Home Éditos 49_Edito Regarde !

Regarde !

Édito au numéro 49/Septembre 2023/Le crapaud vert : beauté en péril - par Cécile Breton

« Une pluie légère, pendant quelques heures de nuit, avait vaporisé les sauges, vernissé les troènes, les feuilles immobiles de magnolia, et emperlé sans les crever les gazes protectrices dont s’enveloppait, dans un pin, le nid des chenilles processionnaires. »

Colette, Le Blé en herbe, 1923

Portrait de Colette à l’âge de 23 ans, par Ferdinand Humbert (1842-1934)
Portrait de Colette, âgée de 23 ans, par Ferdinand Humbert (1842-1934). L’un des portraits les plus célèbres de ce peintre qu’on qualifie parfois de “mondain” mais aussi “peintre d’État” puisqu’on lui doit, entre autres, le plafond du Petit Palais et les panneaux décoratifs de la mairie du XVe arr. de Paris.

Pour affirmer notre farouche opposition au traitement inégal des espèces animales dans la presse, j’ai pris l’habitude de surnommer Espèces la “revue des animaux moches”. En effet, ici trouvent refuge tous ceux qui, n’étant ni particulièrement adorables, ni spectaculairement terrifiants, sont habituellement condamnés à hanter les bas de pages et les rubriques bouche-trou de la “grande presse”… et même parfois de la petite, spécialisée, scientifique.

Hervé Rabillé, notre sémillant secrétaire de rédaction, sait à quel point faire de la recherche sur des trucs gluants n’aide pas à créer des liens sociaux, que ce soit dans les soirées mondaines ou même, parfois, au sein de la communauté scientifique.

Heureusement, vous êtes là !

Alors, osons le crapaud en couverture, notre it-beast de la rentrée ! J’avoue que ce n’est pas son physique qui m’a attiré au premier abord, mais le style de cet article, fluide et factuel, où transparaissait, par quelques superlatifs semés pudiquement çà et là, toute l’admiration de l’auteur pour l’animal.

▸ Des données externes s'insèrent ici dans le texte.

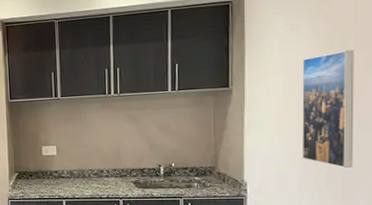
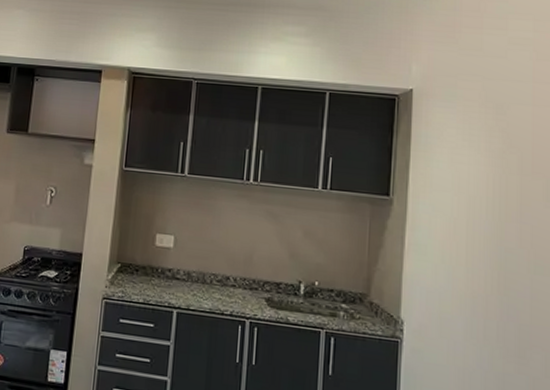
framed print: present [302,49,354,168] -> none [471,174,531,320]

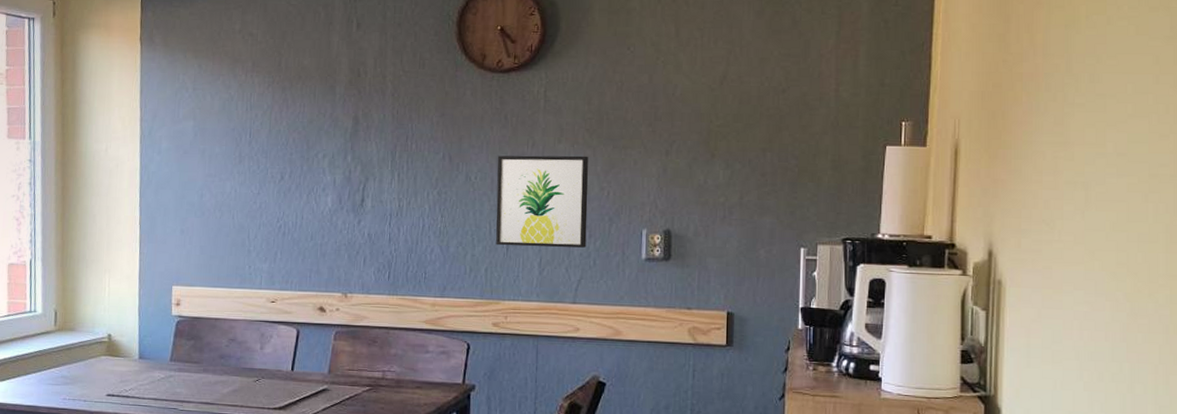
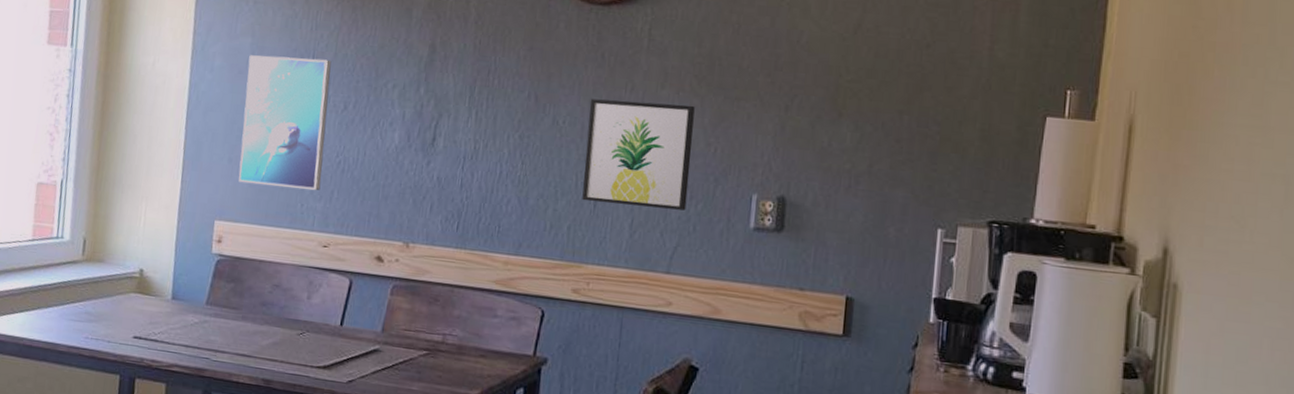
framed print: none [190,136,267,254] -> present [238,55,332,191]

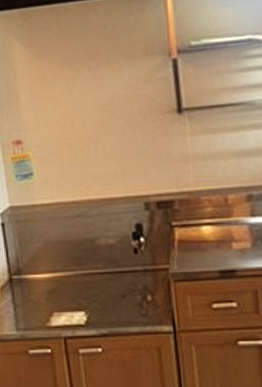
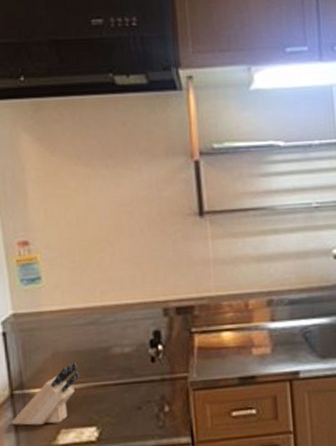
knife block: none [11,252,69,308] -> present [11,363,79,426]

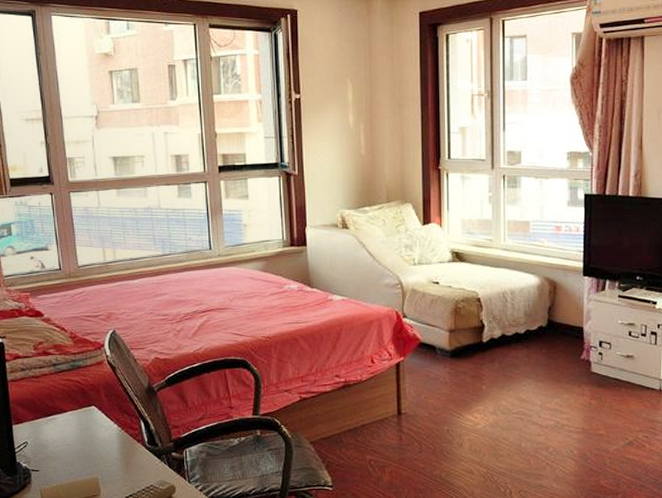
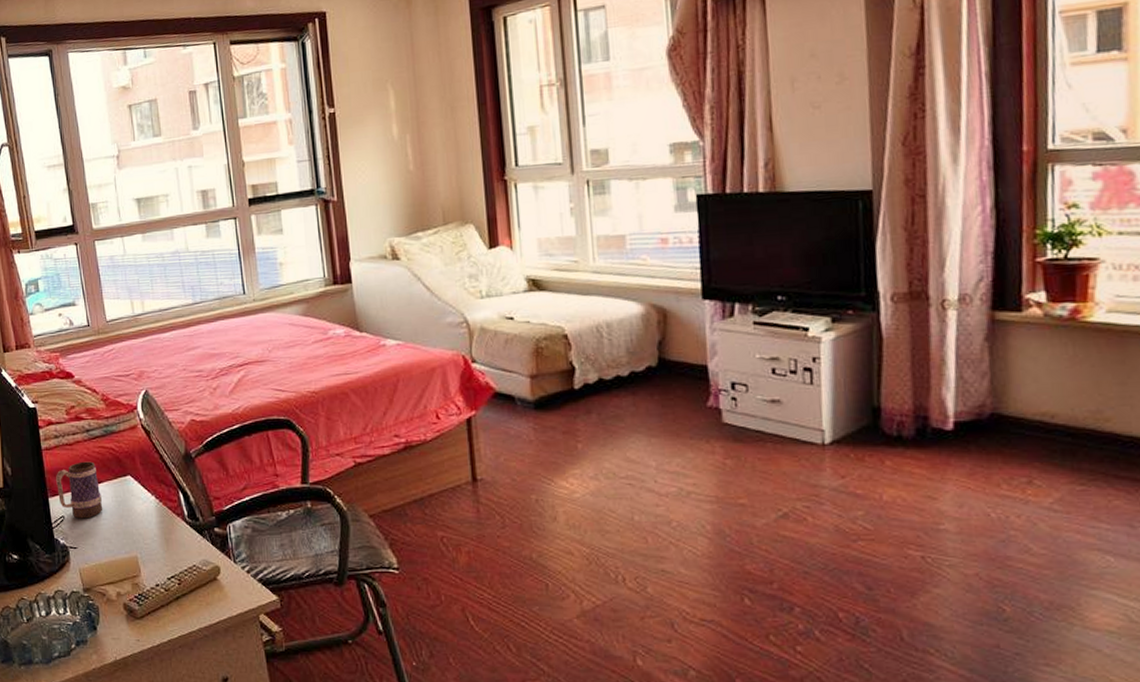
mug: none [21,392,67,445] -> present [56,461,103,519]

Alors j’ai commencé à bien le regarder, ce crapaud, avec son air dubitatif et son port trapu de bourgeois grassouillet. De près, les admirables motifs compliqués de ses taches vertes ponctuées et bordées de sombre, ressortant sur un dégradé terre de Sienne au gris rosé et la bille irisée de son œil, m’ont rappelé… Colette et Le Blé en herbe dont on fête cette année le centenaire.

Le lézard tyrrhénien, Podarcis tiliguerta, endémique de Corse et de Sardaigne.
Le lézard tyrrhénien, Podarcis tiliguerta, endémique de Corse et de Sardaigne, à contrejour pour que vous ayez bien à regarder pour trouver les points bleus qui ornent ses flancs (cliché C. Breton).

Comme les fenêtres des cottages anglais (ou les tableaux Art nouveau), cette histoire d’amours adolescentes est enchâssée dans des entrelacs de glycines saupoudrés de libellules. L’art de la description de la nature de Colette, si précis et si riche, rend mon croquis du crapaud bien austère et approximatif. Comment aurait-elle peint son portrait ? Les noms scientifiques que son précepteur de père égrainait l’ennuyaient… elle développa ce don grâce à l’extraordinaire acuité transmise par sa mère, Sido, dont tout l’enseignement se résumait à un mot : « Regarde ».

J’ai bien remarqué les petites taches cyan sous la poitrine du lézard tyrrhénien, mais combien d’autres charmants détails m’ont-ils échappé ? Combien d’extraordinaires beautés hantent l’herbe à nos pieds, nous entourent sans que nous en ayons même conscience ? Avec les noms scientifiques et sans le don de Colette, nous levons néanmoins un infime coin du voile dans ces pages.